Glide accurately predicts GMII metal-ligand interactions
A recent study in Proteins presented a head-to-head evaluation of seven leading docking programs to assess their accuracy in predicting metal-ligand interactions.1 The receptor investigated was Golgi α-mannosidase II (GMII) – a promising anti-tumor therapy target – which is a zinc dependent glycosyl hydrolase, and correctly determining the key metal binding interactions is vital. Glide did remarkably well in this study – the metal–binding atoms in 91% of the compounds had RMSDs below 0.75 Å. Here is what the authors have to say about Glide:
“Overall, Glide provided the best docking results, with the most accurately predicted binding around the active site zinc atom. Further evaluation of Glide’s performance revealed its ability to extract active compounds from a benchmark library of decoys…

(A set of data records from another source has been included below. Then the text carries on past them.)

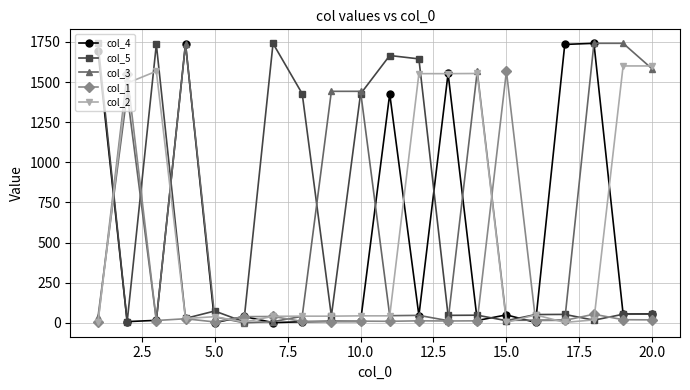

How many lines are shown in the chart?

5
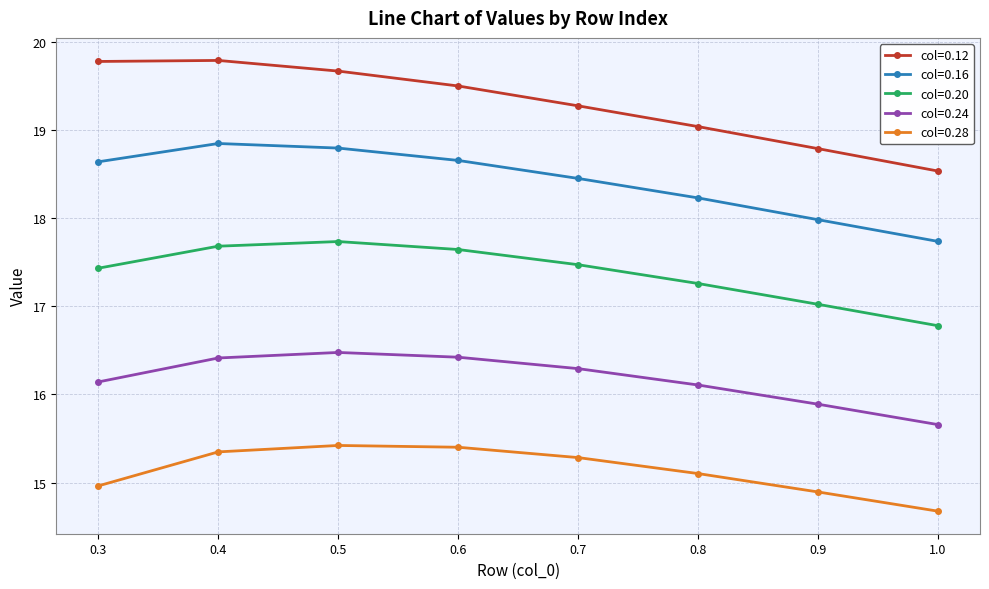

What is the difference between the highest and lowest values at 0.3?

4.8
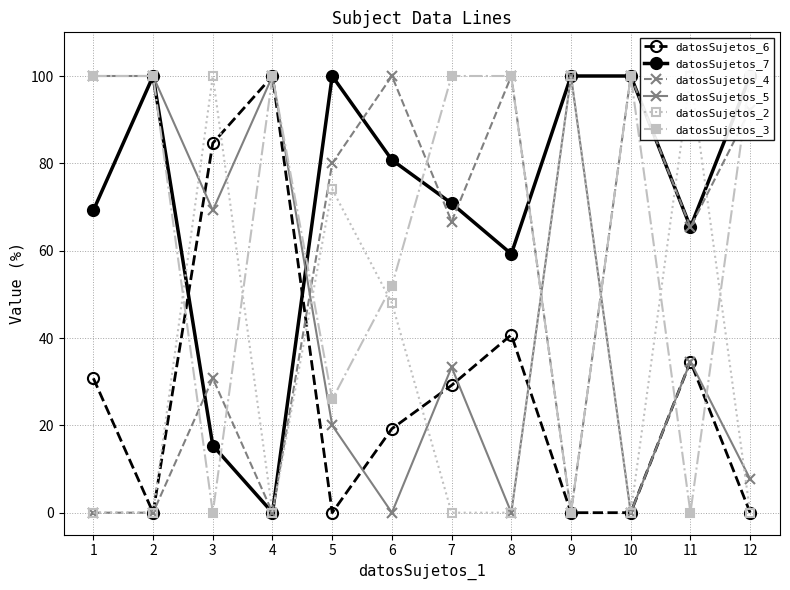

At 4, list the series in order from smallest to largest.

datosSujetos_7, datosSujetos_4, datosSujetos_2, datosSujetos_6, datosSujetos_5, datosSujetos_3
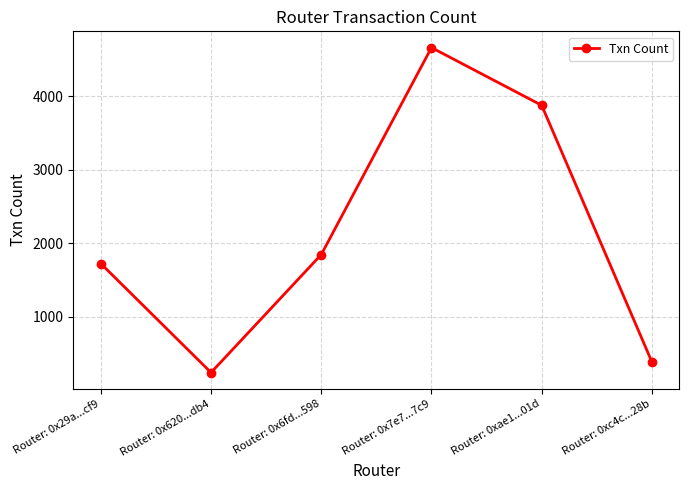

What is the smallest value displayed?

242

“…Glide outperformed the other docking programs… Unexpectedly, the prediction of the metal coordination geometry appeared to be best with Glide/GlideScore even compared to other programs that included a specific term for metal ligation and coordination geometries.”
Glide identifies selective Stat3 inhibitor with anti-tumor activity in successful virtual screening application
Stat proteins participate in the regulation of cell growth, survival, and differentiation, and an increase in expression of Stat3 has been linked to numerous tumor types, including human breast cancer. In the Proceedings of the National Academy of Sciences, Siddiquee et al. recently published their discovery of a possible new Stat3 anti-tumor lead using Glide virtual screening.2 Beginning with over 150,000 compounds from the National Cancer Institute’s chemical libraries, each chemical structure was docked into the phosphotyrosine peptide-binding site within the Src homology 2 domain (SH2) to obtain the best-scoring compounds, which ultimately led to the identification of the selective Stat3 inhibitor, S3I-201.
“[Glide] structure-based high-throughput virtual screening of the National Cancer Institute (NCI) chemical libraries identified the high-scoring compound NSC 74859 (resynthesized as a pure sample and named S3I-201), which selectively inhibits Stat3 DNA-binding activity in vitro,… induces growth inhibition and apoptosis of malignant cells… and induces human breast tumor regression in xenograft models.”
1. Englebienne, P.; Fiaux, H.; Kuntz, D.A.; Corbeil, C.R.; Gerber-Lemaire, S.; Rose, D.R.; Moitessier, N. “Evaluation of docking programs for predicting binding of Golgi alpha-mannosidase II inhibitors: A comparison with crystallography.” Proteins. 2007, 69, 160-176.
2. Siddiquee, K.; Zhang, S.; Guida, W.C.; Blaskovich, M.A.; Greedy, B.; Lawrence, H.R.; Yip, M.L.; Jove, R.; McLaughlin, M.M.; Lawrence, N.J.; Sebti, S.M.; Turkson J. “Selective chemical probe inhibitor of Stat3, identified through structure-based virtual screening, induces antitumor activity.” Proc. Natl. Acad. Sci. 2007, 104, 7391-7396.